PopcornFX SDK does not take care of rendering particles, so materials contain rendering features. They are higher level representations (hints) of how the particles are drawn. Here are a some example rendering features which could be available in a material:

  • “Lit” – Particles rendered by this renderer are lit by engine lights
  • “Soft particles” – Particles rendered by this renderer require depth distance fade
  • “Transparent” – Particles are either additive, alpha blended or premultiplied alpha

We designed rendering features to be modular, cross-engine and simple enough for everyone to understand. Some game engines might support custom rendering capabilities for particles: rendering features are designed for that.

 

Note: PopcornFX is designed to be compatible with all game engines, so we limit the list of default rendering features to a set supported on all engine integrations we develop. Nothing stops a production to design custom rendering features, but it will break rendering compatibility with other game engines (and could prevent selling engine-agnostic content on a marketplace).

 

See rendering interface for more detail.

Renderer, Material, Rendering features

By default, all renderers select their default material (ie. Default_Billboard.pkma for a billboard renderer):

Feature set

  1. Renderer specific properties
  2. Renderer features can be enabled/disabled
  3. Material file
  4. “Transparent” renderer feature is a “mandatory feature” in Default_Billboard.pkma, its properties are always displayed
  5. “Diffuse” renderer feature is a “mandatory feature” in Default_Billboard.pkma, its properties are always displayed
  6. “Atlas” renderer has been enabled in section #2, so its properties are displayed
  7. Renderer feature properties can add pins to renderers

Changing a renderer’s material changes the list of available rendering properties.
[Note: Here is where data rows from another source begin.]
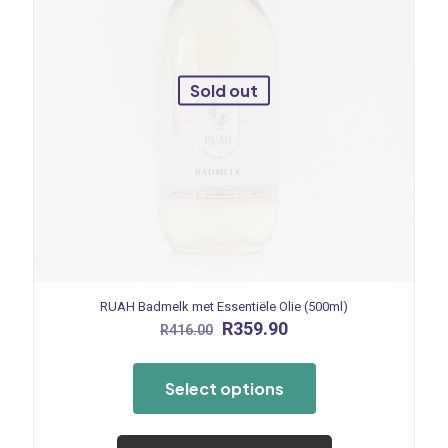
Sold out
RUAH Badmelk met Essentiële Olie (500ml)
Original
Current
R
359.90
R
416.00
price
price
This
was:
is:
product
R416.00.
R359.90.
Select options
has
multiple
variants.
Sections appear when rendering properties are enabled:

Feature set

  1. Alpha remap properties appears when the feature is enabled
  2. Atlas properties appears when the feature is enabled
  3. Soft particle properties appear when the feature is enabled
  4. Different material selected changes the list of properties available for the renderer

Various rendering examples are available in the tutorials effect pack.

Materials / shaders

As renderer features are high level parameters and not shaders/material graphs, you might wonder how those renderer features are plugged in the final material/shader. Each PopcornFX integration handles that by remapping renderer features and their properties to the game engine material system.

UE4 billboard material:

Feature set

  1. Diffuse texture, retrieved in the material via a Texture2D parameter named “DiffuseTexture”
  2. Particle color, retrieved using the “VertexColor” node
  3. Having an atlas provides the correct sub-UVs in the Texcoord node, ready for sampling.
  4. Linear atlas blending is enabled, another set of UVs is filled for the material
  5. Static switch set from c++ when linear atlas blending is enabled
  6. Lerp cursor is passed into DynamicParameter.x

Another example with a mesh material in UE4:

Feature set

  1. Specular texture, retrieved in the material via a Texture2D parameter “SpecularTexture”
  2. Normal texture, retrieved in the material via a Texture2D parameter “NormalTexture”
  3. Static switch set from c++ when a valid specular map is available
  4. Static switch set from c++ when a valid normal map is available

Editor shaders

PopcornFX Editor does not have a material graph editor, but supports an HLSL-like editor:

Feature set

The vertex and fragment shaders of a material can be edited in that editor (see Material editor).

 

Note: That shader code is editor only, it is not exported to UE4, Unity, Lumberyard or custom game engines.